Cependant une composante semble faire débat : le temps. L’accélération des lancements rend plus complexe la façon de formuler et d’évaluer ses créations. « Un parfum se porte, se suit, il faut pouvoir l’évaluer en fond », explique Karine Vinchon. « Le temps permet de laisser la place à la création, d’apprivoiser le vide, c’est ce vide que l’on remplit ensemble » confirme Céline Ellena, Compositeur de parfums pour Nezen. Pour gérer cette accélération, les sociétés de composition s’organisent et partagent le travail : co-signature de parfumeurs, implication de tous les services : « Le travail de composition est un flux. Il n’est presque jamais un moment fixe dans le temps. C’est un échange entre le parfumeur et toutes les équipes techniques, marketing, les clients et l’environnement avec lequel il est en interaction. » explique Jorge Lee. Ce partage des risques pose naturellement la question de l’objectif final. « Les ressources sont-elles multipliées pour gagner le projet, ou pour faire une création qui marquera à long terme ? » s’interroge parfois Antoine Lie. Une responsabilité qui semble moins diluée sur le marché du Moyen Orient. Il n’existe pas de service évaluation chez Gulcicek, le rapport entre le parfumeur et la marque est plus direct. « Le parfum est l’élément central du produit, ils ont un profond respect de la création et prennent davantage le temps de sentir » confirme Emilie Bouge qui travaille sur ce marché depuis longtemps. Réminiscence d’une parfumerie où le pouvoir était donné au créateur qui a le savoir faire. « le rôle du parfumeur est certes d’écouter le client, mais il doit aussi ouvrir des perspectives, aller un pas plus loin dans sa réflexion et cela n’est possible que si on lui fait confiance » explique Emilie Bouge.

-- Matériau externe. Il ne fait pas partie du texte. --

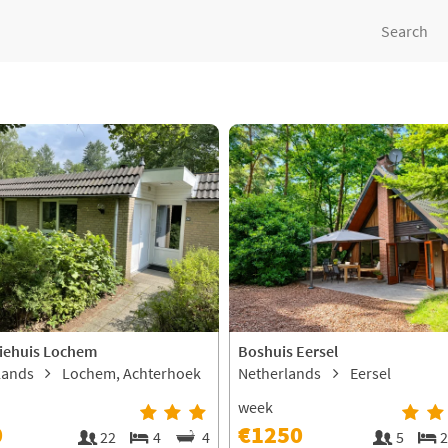
Search
iehuis Lochem
Boshuis Eersel
lands
Lochem, Achterhoek
Netherlands
Eersel
week
0
€1250
22
4
4
5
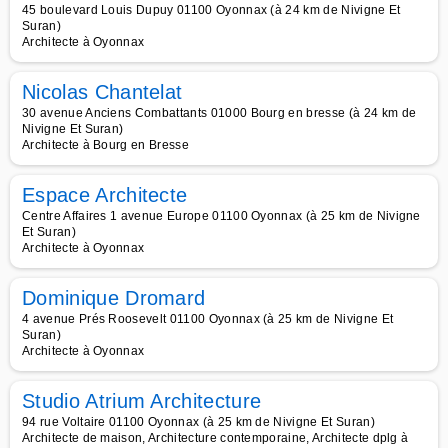
45 boulevard Louis Dupuy 01100 Oyonnax (à 24 km de Nivigne Et
Suran)
Architecte à Oyonnax
Nicolas Chantelat
30 avenue Anciens Combattants 01000 Bourg en bresse (à 24 km de
Nivigne Et Suran)
Architecte à Bourg en Bresse
Espace Architecte
Centre Affaires 1 avenue Europe 01100 Oyonnax (à 25 km de Nivigne
Et Suran)
Architecte à Oyonnax
Dominique Dromard
4 avenue Prés Roosevelt 01100 Oyonnax (à 25 km de Nivigne Et
Suran)
Architecte à Oyonnax
Studio Atrium Architecture
94 rue Voltaire 01100 Oyonnax (à 25 km de Nivigne Et Suran)
Architecte de maison, Architecture contemporaine, Architecte dplg à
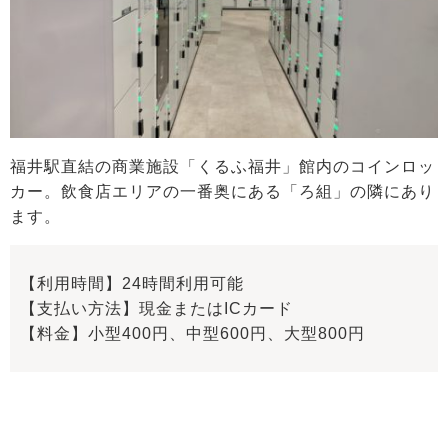
福井駅直結の商業施設「くるふ福井」館内のコインロッ
カー。飲食店エリアの一番奥にある「ろ組」の隣にあり
ます。
【利用時間】24時間利用可能
【支払い方法】現金またはICカード
【料金】小型400円、中型600円、大型800円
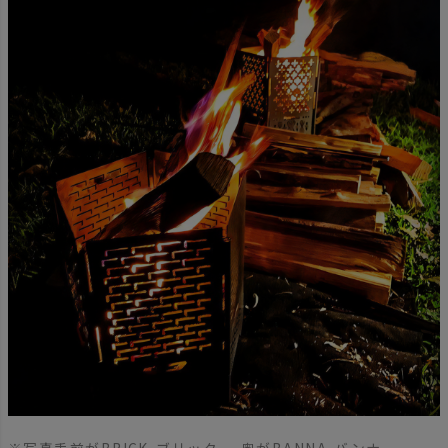
※写真手前がBRICK-ブリック-、奥がBANNA-バンナ-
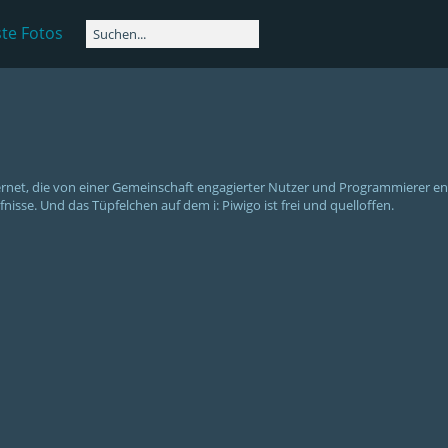
te Fotos
nternet, die von einer Gemeinschaft engagierter Nutzer und Programmierer e
nisse. Und das Tüpfelchen auf dem i: Piwigo ist frei und quelloffen.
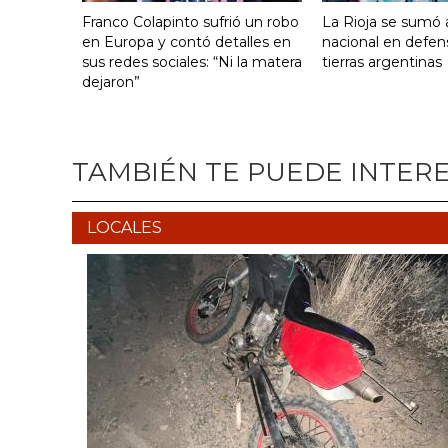
Franco Colapinto sufrió un robo
La Rioja se sumó a
en Europa y contó detalles en
nacional en defen
sus redes sociales: “Ni la matera
tierras argentinas
dejaron”
TAMBIÉN TE PUEDE INTER
LOCALES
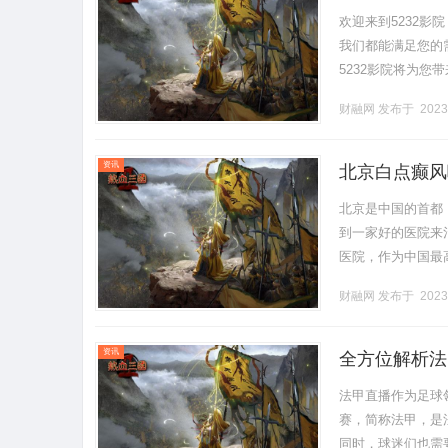
欢迎来到5232
我们都能满足您的
5232影院将为您
到各类热门电影资
财融网
发布于 2023
需.........
资讯
北京白点癫风
北京是中国的首都
到一家好的医院来
医院，作为中国最
医院设有神经内科
财融网
发布于 2023
疗方案，.........
资讯
全方位解析法
法甲直播作为足球
赛，简称法甲，是
同时，球迷们也需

L’avènement de nouvelles technologies
Immédiateté, informations pertinentes… les logiciels de formulation rivalisent de précision pour amener la connaissance technique des matières au parfumeur : coloration, stabilité, intensité, prix, réglementation par pays etc… Générer une formule devient possible de n’importe quel lieu connecté. Autre révolution, l’introduction des « big datas. » qui jouent désormais un rôle clé dans l’expérience du parfumeur . « Chaque fois qu’une formule de parfum est testée, elle génère de la data » explique Guillaume Bourdon, Cofondateur et directeur associé de Quinten, qui opère dans de nombreuses sociétés de composition et marques. « Les résultats des tests consommateurs sont rapprochés des formules afin d’en extraire des corrélations entre perception hédonique et ingrédients, ou combinaisons d’ingrédients ainsi que des plages de valeur ». Le big data permet ainsi de capitaliser les expériences passées, et de créer une mémoire collective entre parfumeurs d’une même maison. Les données sont cryptées pour une totale confidentialité et traitées sur un historique de deux ans pour éviter les effets de mode.
Chez Takasago et Symrise, de nouveaux outils de neurosciences pointent le nez : les CNV technologies, (Variation Contingente Négative) comme l’electroencephalographie qui mesure les effets relaxants ou stimulants d’une création. De quoi inspirer les parfumeurs et aborder le métier avec une approche scientifique.
« Composer, ce n’est pas seulement mélanger, c’est d’abord penser forme, et c’est aussi nécessairement si on prétend créer, penser forme nouvelle. »** écrivait Edmond Roudnistka avec un certain sens critique sur l’emploi d’une méthode. Quel regard porterait-il sur ces nouveaux outils informatiques, ou scientifiques ? Qu’ils offrent connaissance, analyse ou gain de temps, ils ancrent la création dans la modernité. Reste à définir la place de l’inattendu et du risque… Pourrons-nous un jour mettre en algorithme les paramètres importants que sont le temps, la confiance et l’émotion ? Bienvenue dans l’ère de la création 3.0.
* « Sur une méthode de création en parfumerie », Jean Carles, 1961.
** « Le Parfum », éditions Que sais-je.